Hanif Kureishi has accused the BBC of censorship for deciding not to broadcast the scheduled reading of his short story Weddings and Beheadings following unconfirmed reports that BBC correspondent Alan Johnston, who was kidnapped in Gaza five weeks ago, has been killed by his captors or those to whom his original captors sold him (the "Tawhid and Jihad Brigades" claimed responsibility). The BBC says it has postponed, and not censored, the story because it is about the beheading of a hostage. The first-person narrator of Kureishi's story is an aspiring filmmaker who, in his unnamed "war-broken city", is regularly hired to film beheadings. "The cameras are good quality, they're taken from foreign journalists..." A mate in the same line of filming has business cards inscribed WEDDINGS AND BEHEADINGS. The nervous narrator constantly resorts to such glib humour to get him through his gruesome assignments.
The story was due to have been read this week as one of the daily readings at 3.30pm on BBC Radio Four of the five stories shortlisted for the £15,000 National Short Story Prize.

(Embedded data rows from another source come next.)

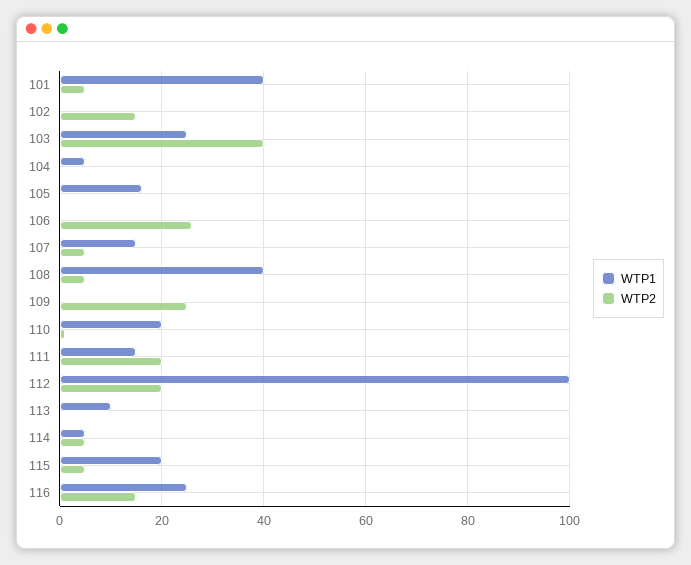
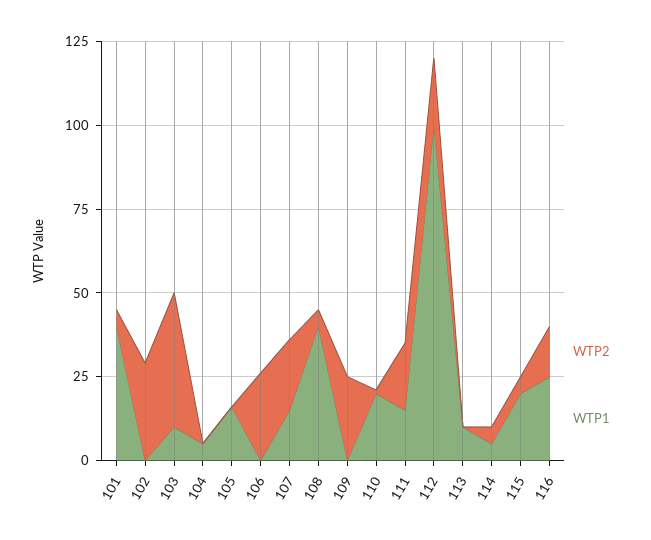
  {
    "WTP1": {
      "101": 40,
      "102": 0,
-     "103": 25,
+     "103": 10,
      "104": 5,
      "105": 15,
      "106": 0,
      "107": 15,
      "108": 40,
      "109": 0,
      "110": 20,
      "111": 15,
      "112": 100,
      "113": 10,
      "114": 5,
      "115": 20,
      "116": 25
    },
    "WTP2": {
      "101": 5,
-     "102": 15,
+     "102": 30,
      "103": 40,
      "104": 0,
      "105": 0,
      "106": 25,
-     "107": 5,
+     "107": 20,
      "108": 5,
      "109": 25,
      "110": 0,
      "111": 20,
      "112": 20,
      "113": 0,
      "114": 5,
      "115": 5,
      "116": 15
    }
  }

The prize is supported by Radio Four and Prospect magazine with administrative support from Booktrust and Scottish Booktrust. In the Sunday Times on April 15 Prospect's associate editor Alex Linklater predicted that the BBC might alter its plan to broadcast the story, saying: "As with all fiction where there are close parallels to real news, it's a question of sensitivity. The sensitivity may be increased by the fact that British hostages in addition to Iraqis and others have had their murders by insurgents filmed." Surely Kureishi should also have directed his ire against Prospect, for seemingly supporting the BBC decision.
In his diatribe against the BBC, reported in today's Guardian, an "angry" Kureishi describes the decision as the result of "stupid thinking" by BBC executives. "It seems to me that he would be against censorship" he says of Johnston. "There are journalists and newspapers in peril all the time around the world. We support them by supporting freedom of speech rather than by censoring ourselves." In his notably solipsisitc outburst, Kureishi expresses not one word of sympathy for Johnston and what Johnston's family and friends are going through, nor any understanding of the BBC's predicament. It might have been better if he'd held his peace on this occasion.